Late-Life Gene Therapy Boosts Lifespan in Mice by 20%

Metabolic dysfunction sits at the heart of age‑related decline, driving fat accumulation, insulin resistance, and reduced cellular energy efficiency. While lifestyle interventions such as exercise and caloric restriction can mitigate these effects, adherence is notoriously difficult, prompting researchers to seek pharmacologic mimetics. Fibroblast growth factor 21 (FGF21) has emerged as a potent endocrine regulator of glucose and lipid metabolism, and its therapeutic promise has spurred multiple drug development programs. By harnessing an adeno‑associated virus (AAV) to embed the FGF21 gene directly into skeletal muscle, scientists aim to create a self‑sustaining source of the hormone that bypasses the need for repeated dosing.
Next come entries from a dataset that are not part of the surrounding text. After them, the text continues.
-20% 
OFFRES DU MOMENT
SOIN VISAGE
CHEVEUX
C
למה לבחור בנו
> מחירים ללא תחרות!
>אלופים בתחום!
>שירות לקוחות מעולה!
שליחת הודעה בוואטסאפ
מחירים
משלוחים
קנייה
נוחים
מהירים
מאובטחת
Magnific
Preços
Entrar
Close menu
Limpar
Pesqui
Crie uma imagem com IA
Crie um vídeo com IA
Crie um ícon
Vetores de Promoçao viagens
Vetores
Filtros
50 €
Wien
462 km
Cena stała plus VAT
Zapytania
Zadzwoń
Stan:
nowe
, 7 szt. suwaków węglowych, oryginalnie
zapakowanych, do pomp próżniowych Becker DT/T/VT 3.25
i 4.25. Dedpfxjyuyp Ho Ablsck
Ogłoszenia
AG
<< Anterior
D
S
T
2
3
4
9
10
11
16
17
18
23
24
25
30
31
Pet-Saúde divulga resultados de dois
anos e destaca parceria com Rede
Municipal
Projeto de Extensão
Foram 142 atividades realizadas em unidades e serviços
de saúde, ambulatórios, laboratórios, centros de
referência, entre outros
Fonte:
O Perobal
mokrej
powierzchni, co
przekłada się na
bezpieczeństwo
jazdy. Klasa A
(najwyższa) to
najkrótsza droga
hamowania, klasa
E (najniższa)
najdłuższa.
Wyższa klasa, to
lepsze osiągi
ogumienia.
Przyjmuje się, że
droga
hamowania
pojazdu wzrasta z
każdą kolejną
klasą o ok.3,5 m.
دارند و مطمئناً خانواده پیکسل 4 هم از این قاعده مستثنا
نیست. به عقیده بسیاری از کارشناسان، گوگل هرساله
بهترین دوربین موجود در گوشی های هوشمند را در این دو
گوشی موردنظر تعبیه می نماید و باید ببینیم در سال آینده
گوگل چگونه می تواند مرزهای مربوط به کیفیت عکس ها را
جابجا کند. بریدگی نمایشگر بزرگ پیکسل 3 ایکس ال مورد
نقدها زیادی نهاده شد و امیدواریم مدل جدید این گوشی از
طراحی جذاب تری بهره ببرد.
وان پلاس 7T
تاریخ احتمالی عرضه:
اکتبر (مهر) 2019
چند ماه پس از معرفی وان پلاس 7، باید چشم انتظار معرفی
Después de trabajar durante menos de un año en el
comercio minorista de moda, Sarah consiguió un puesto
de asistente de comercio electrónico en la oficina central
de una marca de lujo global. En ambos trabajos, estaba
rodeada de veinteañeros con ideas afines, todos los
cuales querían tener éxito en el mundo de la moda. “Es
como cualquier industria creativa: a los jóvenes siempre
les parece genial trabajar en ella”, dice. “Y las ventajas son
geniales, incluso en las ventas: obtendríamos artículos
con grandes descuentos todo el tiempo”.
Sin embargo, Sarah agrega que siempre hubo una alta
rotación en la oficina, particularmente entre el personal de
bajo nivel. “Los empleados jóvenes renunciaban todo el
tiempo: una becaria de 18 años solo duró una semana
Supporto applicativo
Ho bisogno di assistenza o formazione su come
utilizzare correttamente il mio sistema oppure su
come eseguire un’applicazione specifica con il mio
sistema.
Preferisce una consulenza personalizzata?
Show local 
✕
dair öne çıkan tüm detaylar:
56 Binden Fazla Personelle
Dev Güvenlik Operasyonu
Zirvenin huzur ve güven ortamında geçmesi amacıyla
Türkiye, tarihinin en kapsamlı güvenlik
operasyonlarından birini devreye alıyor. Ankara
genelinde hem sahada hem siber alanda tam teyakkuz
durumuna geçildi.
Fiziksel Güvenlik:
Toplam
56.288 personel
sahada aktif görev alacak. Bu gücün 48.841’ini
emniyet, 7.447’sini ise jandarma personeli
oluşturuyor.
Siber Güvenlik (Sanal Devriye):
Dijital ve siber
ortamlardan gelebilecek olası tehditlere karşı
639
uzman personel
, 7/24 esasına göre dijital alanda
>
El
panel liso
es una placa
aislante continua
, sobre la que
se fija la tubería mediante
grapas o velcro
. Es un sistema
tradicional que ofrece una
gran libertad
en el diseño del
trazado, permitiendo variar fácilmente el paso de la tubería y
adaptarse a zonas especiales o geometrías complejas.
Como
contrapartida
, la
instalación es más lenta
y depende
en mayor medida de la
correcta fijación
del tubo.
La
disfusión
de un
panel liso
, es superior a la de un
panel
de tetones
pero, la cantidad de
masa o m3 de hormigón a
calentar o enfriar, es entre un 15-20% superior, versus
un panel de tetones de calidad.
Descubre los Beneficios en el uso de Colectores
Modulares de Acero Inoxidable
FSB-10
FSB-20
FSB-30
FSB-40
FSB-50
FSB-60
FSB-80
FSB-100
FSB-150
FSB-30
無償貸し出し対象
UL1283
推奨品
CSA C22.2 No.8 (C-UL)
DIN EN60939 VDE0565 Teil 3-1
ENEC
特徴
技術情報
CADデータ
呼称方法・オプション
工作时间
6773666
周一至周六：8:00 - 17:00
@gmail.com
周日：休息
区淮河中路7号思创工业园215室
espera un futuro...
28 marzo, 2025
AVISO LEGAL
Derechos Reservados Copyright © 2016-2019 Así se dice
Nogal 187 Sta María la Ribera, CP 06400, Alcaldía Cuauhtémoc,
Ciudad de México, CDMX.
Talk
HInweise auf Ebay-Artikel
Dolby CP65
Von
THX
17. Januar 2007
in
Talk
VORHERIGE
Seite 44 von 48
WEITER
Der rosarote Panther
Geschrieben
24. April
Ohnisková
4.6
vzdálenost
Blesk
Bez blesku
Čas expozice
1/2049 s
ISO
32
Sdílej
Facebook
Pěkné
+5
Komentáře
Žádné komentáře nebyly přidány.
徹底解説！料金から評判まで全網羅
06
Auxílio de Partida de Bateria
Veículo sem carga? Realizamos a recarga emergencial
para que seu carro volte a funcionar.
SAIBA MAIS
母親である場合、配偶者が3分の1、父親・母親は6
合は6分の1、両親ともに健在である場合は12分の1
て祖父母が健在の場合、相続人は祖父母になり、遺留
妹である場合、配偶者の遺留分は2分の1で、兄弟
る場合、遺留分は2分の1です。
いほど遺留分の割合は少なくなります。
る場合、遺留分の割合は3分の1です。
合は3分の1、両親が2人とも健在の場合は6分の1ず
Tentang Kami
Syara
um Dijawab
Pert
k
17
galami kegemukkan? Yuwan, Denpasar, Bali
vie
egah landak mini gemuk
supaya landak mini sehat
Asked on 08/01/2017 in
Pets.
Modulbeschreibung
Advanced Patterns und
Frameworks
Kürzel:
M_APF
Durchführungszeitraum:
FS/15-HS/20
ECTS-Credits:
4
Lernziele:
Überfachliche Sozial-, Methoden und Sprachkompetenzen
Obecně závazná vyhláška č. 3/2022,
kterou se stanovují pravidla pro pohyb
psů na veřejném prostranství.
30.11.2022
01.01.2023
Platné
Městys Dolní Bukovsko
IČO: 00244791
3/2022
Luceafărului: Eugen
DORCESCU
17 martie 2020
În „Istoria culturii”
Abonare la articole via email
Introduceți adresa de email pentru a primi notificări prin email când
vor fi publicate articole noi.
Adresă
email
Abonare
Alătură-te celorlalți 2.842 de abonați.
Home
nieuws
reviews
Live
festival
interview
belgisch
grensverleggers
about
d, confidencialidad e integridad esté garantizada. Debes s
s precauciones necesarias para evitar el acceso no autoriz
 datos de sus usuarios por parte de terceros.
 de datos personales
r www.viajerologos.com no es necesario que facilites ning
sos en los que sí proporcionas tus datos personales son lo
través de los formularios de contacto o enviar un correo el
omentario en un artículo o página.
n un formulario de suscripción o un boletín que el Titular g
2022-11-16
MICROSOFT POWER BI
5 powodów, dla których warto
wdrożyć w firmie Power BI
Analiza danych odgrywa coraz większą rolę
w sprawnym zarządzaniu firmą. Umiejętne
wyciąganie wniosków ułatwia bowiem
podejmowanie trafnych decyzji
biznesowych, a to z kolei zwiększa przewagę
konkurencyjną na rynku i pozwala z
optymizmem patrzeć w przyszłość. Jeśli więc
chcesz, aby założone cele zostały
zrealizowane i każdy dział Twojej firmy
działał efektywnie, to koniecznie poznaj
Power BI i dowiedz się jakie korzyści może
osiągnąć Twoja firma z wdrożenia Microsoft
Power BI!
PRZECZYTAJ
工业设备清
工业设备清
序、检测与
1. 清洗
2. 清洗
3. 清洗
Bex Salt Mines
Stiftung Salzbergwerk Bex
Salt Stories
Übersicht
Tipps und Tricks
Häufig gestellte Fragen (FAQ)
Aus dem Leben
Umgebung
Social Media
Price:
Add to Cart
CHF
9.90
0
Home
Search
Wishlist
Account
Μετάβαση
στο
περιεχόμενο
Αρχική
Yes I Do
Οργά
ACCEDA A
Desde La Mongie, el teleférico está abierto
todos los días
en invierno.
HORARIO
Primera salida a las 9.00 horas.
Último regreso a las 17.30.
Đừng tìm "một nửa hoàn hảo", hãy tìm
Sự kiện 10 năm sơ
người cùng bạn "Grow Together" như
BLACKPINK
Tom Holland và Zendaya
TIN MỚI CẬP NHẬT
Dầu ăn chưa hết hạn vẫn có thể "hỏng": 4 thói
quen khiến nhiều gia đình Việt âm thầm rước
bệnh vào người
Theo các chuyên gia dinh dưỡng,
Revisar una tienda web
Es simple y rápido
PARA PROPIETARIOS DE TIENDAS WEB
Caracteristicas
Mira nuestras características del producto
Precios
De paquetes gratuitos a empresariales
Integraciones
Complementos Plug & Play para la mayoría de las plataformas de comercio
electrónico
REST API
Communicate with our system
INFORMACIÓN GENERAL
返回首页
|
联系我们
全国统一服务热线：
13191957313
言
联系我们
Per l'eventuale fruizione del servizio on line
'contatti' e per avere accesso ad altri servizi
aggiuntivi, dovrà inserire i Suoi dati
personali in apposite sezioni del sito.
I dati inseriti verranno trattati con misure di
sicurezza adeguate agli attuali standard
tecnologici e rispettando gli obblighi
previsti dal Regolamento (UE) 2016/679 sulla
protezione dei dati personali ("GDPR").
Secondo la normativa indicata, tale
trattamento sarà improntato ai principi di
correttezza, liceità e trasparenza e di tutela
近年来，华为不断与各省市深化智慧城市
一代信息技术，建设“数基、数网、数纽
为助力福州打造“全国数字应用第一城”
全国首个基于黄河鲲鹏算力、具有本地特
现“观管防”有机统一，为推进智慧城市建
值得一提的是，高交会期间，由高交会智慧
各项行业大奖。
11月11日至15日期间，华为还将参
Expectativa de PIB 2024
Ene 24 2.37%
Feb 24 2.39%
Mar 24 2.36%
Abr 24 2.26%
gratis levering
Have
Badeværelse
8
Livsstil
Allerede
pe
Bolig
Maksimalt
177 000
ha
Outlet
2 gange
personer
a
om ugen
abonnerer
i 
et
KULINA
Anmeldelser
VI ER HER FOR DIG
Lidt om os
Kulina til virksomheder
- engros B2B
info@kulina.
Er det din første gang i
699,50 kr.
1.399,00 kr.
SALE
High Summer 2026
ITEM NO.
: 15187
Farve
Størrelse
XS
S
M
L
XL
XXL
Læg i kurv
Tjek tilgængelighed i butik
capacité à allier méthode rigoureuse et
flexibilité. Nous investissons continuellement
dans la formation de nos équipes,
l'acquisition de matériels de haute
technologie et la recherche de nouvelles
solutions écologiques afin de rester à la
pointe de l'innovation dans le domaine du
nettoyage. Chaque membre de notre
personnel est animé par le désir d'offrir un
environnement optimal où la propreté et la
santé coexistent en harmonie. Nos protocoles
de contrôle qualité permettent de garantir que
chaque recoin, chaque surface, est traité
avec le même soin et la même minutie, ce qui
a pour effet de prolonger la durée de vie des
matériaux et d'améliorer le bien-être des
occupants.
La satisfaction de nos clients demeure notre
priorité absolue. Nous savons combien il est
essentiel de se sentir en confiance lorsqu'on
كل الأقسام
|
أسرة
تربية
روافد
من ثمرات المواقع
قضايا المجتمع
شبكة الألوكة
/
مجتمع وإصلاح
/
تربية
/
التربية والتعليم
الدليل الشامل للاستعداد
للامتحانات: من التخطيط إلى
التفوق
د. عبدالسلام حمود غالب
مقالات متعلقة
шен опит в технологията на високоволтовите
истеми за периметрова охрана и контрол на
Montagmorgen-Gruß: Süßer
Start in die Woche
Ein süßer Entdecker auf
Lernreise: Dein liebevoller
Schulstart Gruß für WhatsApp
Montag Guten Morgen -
The Barcelona team injected AAV‑FGF21 into the leg muscles of 13‑month‑old male mice, a stage equivalent to late middle age in humans. Serum FGF21 remained elevated for months, driving a cascade of systemic benefits: mice shed excess weight without eating less, displayed superior glucose tolerance, enhanced treadmill performance, and showed cognitive scores comparable to two‑month‑old controls. Histological analysis revealed smaller adipocytes, reduced inflammatory markers, and restored mitochondrial DNA content across liver, kidney, heart, and brain. Most strikingly, median lifespan rose from 28 to 34 months, a 20 % gain achieved with a single treatment.

These findings position muscle‑restricted FGF21 gene therapy as a viable candidate for human aging interventions, especially as the platform advances toward clinical trials with Kriya Therapeutics. The study also alleviates earlier safety concerns; despite chronic hormone elevation, bone turnover markers remained stable, suggesting adult‑onset expression avoids the bone loss seen in lifelong transgenic models. If similar healthspan extensions translate to patients, the market potential spans metabolic disease, neurodegeneration, and longevity therapeutics, attracting biotech investors seeking next‑generation, one‑time gene‑based solutions.